Happy New Year, and back to work.

The Data Warehouse is the foundation of any analytics initiative. You take data from various data sources in the organization, clean and pre-process it to fit business needs, and then load it into the data warehouse for everyone to use. This process is called ETL which stands for ‘Extract, transform, and load’.

While the extraction (from files and/or databases) and load (into the DW) are pretty straightforward, the real juice of ETL is in the data transformations where the data is converted into a more business usable format.

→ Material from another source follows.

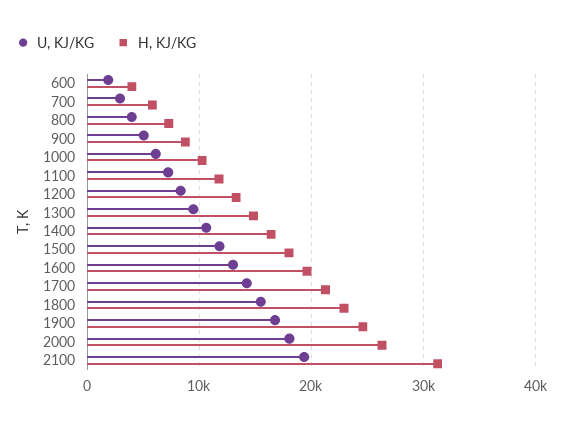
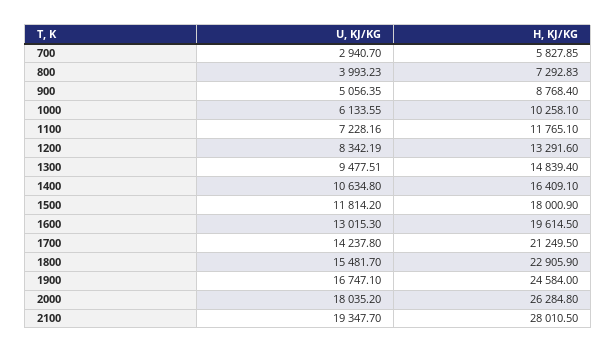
U, KJ/KG, 600: 2000 -> none
H, KJ/KG, 600: 4000 -> none
H, KJ/KG, 2100: 31000 -> 28010.5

Typical Transformation tasks involve:
* Choosing the specific columns out of the available data
* Relating data from multiple sources
* Translating and/or encoding values (e.g. storing a CityID in the DW instead of the names to conserve storage and ensure integrity)
* Encoding free-form values from legacy systems (there can be a lot of valuable information in some of those memo fields)
* Deriving a new calculated values and Summarizing multiple rows of data

You can either write a specific processor (Python is a good choice as it aids rapid prototyping, is quite readable, and is easier to maintain) or can use an ETL Tool, a software application designed to aid the process. While ETL tools provide ease of use and rapid deployment, they often assume that the source data is cleaner, better organized, and less quirkier than it usually is. If there are a lot of quirks in the data, you might be better off writing one on your own. Some ETL tools provide a plugin architecture to handle this better.

Some of the ETL tools from the open source domain are listed below:
1) Kettle
2) Octopus
3) Clover ETL

And a good blog post listing numerous Java based options is http://www.manageability.org/blog/stuff/open-source-etl/view.

Please do let me know if I have missed some significant ones out. If you have used any of these, we’ll all appreciate if you can comment upon your experiences.